Most manufacturing firms in Low-Income Countries (LICs) are characterized by small scale and low growth, and are critically constrained by restricted access to capital and technology, as well as an unfavourable investment climate. In order to tackle this issue and to promote industrial growth, many LICs are implementing spatially-targeted policies. These policies are designed with the hope that clustering firms can result in agglomeration economies. This project sets out to investigate aspects of agglomeration externalities, such as existence, magnitude, dynamics, and impacts on firm productivity. The researchers also investigate whether government subsidies aimed at encouraging clustering, are effective in their goals, and whether there is an identifiable optimal subsidy.

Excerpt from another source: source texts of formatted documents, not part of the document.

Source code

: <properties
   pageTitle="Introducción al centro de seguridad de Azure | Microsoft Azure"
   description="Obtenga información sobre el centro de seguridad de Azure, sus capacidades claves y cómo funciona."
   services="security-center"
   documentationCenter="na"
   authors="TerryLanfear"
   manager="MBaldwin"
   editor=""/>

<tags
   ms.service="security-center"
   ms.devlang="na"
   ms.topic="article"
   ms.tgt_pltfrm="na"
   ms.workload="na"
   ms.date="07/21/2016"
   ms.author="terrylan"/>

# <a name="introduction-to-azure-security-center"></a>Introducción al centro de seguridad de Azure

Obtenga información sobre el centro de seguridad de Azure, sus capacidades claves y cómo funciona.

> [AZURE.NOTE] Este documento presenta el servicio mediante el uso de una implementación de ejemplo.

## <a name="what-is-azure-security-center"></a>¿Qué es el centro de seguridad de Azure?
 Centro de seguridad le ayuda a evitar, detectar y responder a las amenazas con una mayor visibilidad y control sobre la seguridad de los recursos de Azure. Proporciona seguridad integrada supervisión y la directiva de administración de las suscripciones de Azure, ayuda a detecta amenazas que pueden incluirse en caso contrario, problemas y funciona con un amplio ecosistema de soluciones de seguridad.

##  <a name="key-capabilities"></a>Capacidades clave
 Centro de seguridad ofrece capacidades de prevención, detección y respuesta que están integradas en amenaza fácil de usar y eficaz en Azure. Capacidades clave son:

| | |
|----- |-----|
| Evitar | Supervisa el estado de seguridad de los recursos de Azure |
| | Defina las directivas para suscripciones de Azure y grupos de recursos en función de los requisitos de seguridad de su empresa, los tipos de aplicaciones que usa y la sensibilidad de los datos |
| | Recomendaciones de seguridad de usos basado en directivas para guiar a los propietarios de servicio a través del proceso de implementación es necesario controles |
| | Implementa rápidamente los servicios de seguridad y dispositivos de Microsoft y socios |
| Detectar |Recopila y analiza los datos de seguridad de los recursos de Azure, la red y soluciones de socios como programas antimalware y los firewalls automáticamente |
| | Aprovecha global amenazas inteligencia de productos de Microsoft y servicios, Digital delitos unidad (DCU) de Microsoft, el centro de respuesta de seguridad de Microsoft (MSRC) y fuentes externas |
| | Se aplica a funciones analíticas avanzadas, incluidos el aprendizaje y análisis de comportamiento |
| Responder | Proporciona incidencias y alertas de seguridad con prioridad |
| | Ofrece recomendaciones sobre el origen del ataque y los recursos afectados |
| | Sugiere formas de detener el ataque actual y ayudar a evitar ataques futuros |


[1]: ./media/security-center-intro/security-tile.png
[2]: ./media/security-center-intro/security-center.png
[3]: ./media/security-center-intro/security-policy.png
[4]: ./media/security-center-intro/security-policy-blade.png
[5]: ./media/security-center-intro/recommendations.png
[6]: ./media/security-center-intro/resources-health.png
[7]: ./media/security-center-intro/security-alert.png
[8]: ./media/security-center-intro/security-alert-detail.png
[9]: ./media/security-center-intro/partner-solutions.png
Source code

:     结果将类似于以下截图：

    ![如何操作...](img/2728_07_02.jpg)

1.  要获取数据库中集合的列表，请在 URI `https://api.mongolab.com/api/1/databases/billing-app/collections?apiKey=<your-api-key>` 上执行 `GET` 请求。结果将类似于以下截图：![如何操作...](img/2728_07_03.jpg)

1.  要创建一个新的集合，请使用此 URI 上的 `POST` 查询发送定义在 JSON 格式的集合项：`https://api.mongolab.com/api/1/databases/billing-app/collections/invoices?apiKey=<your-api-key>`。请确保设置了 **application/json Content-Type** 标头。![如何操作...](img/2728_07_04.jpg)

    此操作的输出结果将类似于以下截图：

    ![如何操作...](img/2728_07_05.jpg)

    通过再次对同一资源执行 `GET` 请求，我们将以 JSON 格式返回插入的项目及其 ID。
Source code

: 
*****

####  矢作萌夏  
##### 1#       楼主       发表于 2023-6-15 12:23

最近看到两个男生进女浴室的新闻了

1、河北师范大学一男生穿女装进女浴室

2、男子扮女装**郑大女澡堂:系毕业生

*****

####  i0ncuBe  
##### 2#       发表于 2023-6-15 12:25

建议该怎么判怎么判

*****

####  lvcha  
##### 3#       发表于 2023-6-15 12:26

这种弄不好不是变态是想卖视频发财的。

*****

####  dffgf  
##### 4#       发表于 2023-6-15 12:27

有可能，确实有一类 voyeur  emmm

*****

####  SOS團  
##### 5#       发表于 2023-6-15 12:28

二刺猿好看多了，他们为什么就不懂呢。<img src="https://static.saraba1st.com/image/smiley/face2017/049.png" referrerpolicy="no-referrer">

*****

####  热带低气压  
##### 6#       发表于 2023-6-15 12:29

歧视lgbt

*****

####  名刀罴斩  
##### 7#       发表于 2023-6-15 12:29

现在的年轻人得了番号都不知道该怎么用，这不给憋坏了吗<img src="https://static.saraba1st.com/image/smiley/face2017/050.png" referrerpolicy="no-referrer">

By using an annual survey combined with several other data sources, the researchers will estimate firm-level production functions to examine the magnitude and scope of agglomeration spillovers, allowing them to postulate a model for the relationship between individual firm output and the output of other firms. They will also estimate the impact of a spatial targeting policy on firm entry, output, productivity, and wages. Beyond this, they will build and estimate a structured general equilibrium model in which firms and workers choose locations based on government policies and spatial features.
This project will yield valuable data, which will help with very relevant analysis of LICs with economic zone policies, such as Bangladesh. The industry level analysis will help understand how Bangladesh’s key industry of textiles and garments would be affected by spatial targeting and the model developed can be calibrated to Bangladeshi data to examine the impacts of local policies.